Some miscellaneous observations and thoughts before I let you talk:
1. Did you catch the words ''Rainier-Canton'' on the side of Ben's van? That's an anagram for ''reincarnation.'' Does that bode well for John Locke's dead body?
2. Faraday seemed to suggest that Miles has been on the Island before. We've speculated in this space before that the Ghost-Hustler is Pierre Chang's baby all grown up. But here's another question: Is Faraday playing detective and just being quizzical — or does he know far more about Miles than he's telling?
3. I loved the sight gag of Hurley in an orange jail jumpsuit. I was also relieved to hear we won't get a prolonged prison break plot...though I was really confused by it all. Norton seemed to suggest that Hurley was only in jail on suspicion of murdering the Santa Rosa dude. But he was caught on phone camera holding a gun on the balcony of the safe house — the one with the dead guy in the apartment and the dead guy splattered on the pavement. Those seem like tougher ones to explain away. Sooo...what's the deal?
4. You guys are going to make a big deal in the message boards about the synchronicities in weather between present day Los Angeles and time-flashing Island. Aren't you?

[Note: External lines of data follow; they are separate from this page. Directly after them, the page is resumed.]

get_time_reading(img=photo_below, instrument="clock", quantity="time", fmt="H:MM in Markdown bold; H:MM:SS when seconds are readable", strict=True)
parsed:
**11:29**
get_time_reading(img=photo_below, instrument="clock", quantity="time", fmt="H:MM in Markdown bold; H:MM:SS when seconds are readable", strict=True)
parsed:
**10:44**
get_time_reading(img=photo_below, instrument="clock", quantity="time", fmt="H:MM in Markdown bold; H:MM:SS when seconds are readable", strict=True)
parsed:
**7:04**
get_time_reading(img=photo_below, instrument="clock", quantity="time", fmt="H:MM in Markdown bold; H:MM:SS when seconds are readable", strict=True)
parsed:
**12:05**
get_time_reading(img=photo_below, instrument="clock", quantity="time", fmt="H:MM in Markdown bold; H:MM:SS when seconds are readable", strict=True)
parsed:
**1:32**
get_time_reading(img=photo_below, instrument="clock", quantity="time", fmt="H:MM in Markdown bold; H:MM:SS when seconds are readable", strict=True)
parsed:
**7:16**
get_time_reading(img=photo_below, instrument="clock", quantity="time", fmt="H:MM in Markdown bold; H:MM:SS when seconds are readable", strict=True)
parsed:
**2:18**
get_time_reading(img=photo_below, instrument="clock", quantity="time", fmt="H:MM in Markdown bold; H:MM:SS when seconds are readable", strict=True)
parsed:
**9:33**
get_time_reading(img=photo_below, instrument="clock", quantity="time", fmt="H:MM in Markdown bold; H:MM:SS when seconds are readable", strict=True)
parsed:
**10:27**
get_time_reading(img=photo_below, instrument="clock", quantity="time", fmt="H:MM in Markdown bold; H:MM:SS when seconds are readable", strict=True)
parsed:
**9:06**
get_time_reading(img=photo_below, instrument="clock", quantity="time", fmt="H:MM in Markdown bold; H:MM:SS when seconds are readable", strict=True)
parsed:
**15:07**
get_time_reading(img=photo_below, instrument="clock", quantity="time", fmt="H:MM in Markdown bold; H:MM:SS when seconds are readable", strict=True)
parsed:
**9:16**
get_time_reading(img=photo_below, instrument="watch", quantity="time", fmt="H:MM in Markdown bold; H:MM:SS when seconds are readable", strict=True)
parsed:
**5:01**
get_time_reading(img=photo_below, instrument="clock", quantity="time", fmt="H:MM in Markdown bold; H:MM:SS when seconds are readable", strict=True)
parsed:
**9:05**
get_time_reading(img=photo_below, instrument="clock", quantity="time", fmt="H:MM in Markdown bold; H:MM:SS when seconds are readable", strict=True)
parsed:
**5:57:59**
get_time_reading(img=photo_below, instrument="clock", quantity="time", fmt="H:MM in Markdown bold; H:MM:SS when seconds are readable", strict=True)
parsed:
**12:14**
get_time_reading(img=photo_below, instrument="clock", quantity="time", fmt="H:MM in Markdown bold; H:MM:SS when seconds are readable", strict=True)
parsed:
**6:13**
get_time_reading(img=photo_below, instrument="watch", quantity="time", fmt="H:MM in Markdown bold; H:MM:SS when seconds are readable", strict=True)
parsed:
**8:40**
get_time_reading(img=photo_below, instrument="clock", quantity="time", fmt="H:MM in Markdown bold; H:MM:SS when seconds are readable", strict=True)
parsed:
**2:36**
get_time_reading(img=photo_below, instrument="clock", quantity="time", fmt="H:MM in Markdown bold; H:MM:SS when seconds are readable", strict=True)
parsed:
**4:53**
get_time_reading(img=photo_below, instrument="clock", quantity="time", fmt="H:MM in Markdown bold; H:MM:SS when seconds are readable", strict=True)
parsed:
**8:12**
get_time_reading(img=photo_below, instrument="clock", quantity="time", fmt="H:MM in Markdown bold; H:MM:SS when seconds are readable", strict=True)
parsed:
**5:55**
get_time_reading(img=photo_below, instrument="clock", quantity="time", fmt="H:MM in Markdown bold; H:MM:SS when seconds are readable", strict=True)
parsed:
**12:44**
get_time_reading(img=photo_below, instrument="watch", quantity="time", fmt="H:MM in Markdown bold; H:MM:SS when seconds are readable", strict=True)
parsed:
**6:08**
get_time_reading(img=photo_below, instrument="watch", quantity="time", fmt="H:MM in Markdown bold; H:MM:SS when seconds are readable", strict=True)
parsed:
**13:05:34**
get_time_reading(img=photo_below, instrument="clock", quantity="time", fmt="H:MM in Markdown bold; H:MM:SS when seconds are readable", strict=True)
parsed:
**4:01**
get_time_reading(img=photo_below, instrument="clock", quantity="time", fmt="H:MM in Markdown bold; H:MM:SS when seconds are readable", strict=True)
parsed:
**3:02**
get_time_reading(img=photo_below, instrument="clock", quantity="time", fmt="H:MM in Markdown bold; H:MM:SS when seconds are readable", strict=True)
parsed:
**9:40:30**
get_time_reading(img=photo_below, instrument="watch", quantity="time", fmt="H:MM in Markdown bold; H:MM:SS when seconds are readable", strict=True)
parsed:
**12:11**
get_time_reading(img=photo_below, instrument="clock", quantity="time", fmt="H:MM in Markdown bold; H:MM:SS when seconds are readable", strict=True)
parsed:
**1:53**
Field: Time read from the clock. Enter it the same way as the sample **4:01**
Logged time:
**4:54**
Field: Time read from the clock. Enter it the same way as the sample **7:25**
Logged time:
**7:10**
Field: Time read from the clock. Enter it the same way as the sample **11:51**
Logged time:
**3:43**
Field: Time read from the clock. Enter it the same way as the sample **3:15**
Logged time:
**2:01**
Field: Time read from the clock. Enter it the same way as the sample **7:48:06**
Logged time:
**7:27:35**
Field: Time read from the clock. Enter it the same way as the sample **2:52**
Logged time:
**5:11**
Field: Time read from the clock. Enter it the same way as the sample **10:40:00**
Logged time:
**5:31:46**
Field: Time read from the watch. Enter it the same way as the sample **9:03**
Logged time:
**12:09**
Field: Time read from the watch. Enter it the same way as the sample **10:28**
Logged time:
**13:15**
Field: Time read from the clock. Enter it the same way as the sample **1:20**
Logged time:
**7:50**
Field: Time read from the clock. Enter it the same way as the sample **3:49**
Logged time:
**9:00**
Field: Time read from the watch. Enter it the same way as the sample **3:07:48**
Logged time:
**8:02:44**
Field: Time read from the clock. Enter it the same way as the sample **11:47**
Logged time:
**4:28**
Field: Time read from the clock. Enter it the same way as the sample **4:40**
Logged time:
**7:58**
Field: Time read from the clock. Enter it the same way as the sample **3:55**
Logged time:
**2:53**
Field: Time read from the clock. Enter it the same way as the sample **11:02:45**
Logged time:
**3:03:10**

5. Who sent the gun to Sun?
6. Crazy Doc Jensen connection of the week: research ''Agira'' (form of ''Ajira'') and cross reference with ''Ariza,'' which was the name of the doctor played by Treat Williams' neighbor on Everwood at the hospital. A Doc Jensen no prize if you can show me how both those words lead you to Hercules, the mythic beast known as a Geyron (a monster that takes human form), and magical lands called sacred precincts. Seriously! It's easy.